### Supplied passage
--------------------------------------------------
Several rocky fragments have been recovered from the fireball that lit up the sky above southern England just over a week ago.

They came down in the Winchcombe area of Gloucestershire.

A householder first alerted experts after noticing a pile of charred stone on his driveway. Other members of the public have since come forward with their own finds.

It’s 30 years since meteorite material was last retrieved in the UK.

Researchers are particularly thrilled because of the rarity of the rock type.

It’s carbonaceous chondrite – a stony material that retains unaltered chemistry from the formation of our Solar System 4.6 billion years ago.

Dr Ashley King from London’s Natural History Museum (NHM) said nothing like it had ever been recorded in the UK before.

“Carbonaceous chondrites are particularly special because they are essentially the left-over building blocks of our Solar System.

“Many contain simple organics and amino acids; some of them contain minerals formed by water – so, all the ingredients are there for understanding how you make a habitable planet such as the Earth,” he told BBC News.

Driveway pile

Anonymous

Thousands of people reported seeing a blazing light rush across the sky at 21:54 GMT on Sunday 28 February. But, crucially, the event was also captured on the array of special cameras operated by the UK Fireball Alliance (UKFAll).

Their information was able to pinpoint the likely area of debris fall.
--------------------------------------------------
### Data excerpt
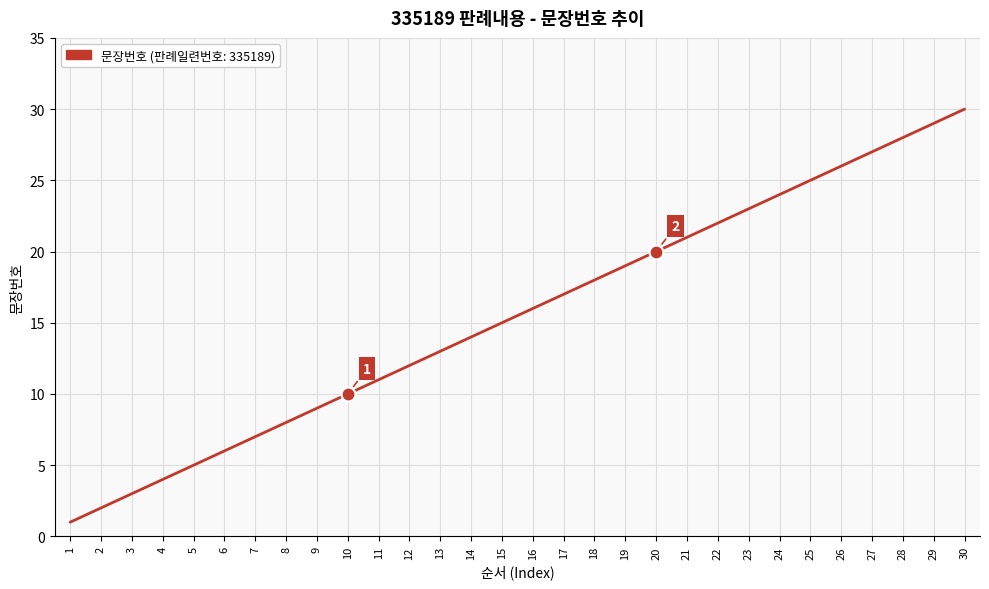

Count the number of data series in this chart.

1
--------------------------------------------------
### Assignment
Summarize the fireball report in two sentences. The data that comes after the fireball report is separate material and has no connection to it.

### Expected answer
Rocky fragments from a fireball seen over southern England on Sunday 28 February have been recovered in the Winchcombe area of Gloucestershire, the first meteorite material retrieved in the UK in 30 years. The rock is carbonaceous chondrite, a rare stony material that retains unaltered chemistry from the formation of the Solar System 4.6 billion years ago, and Dr Ashley King of the Natural History Museum said nothing like it had been recorded in the UK before.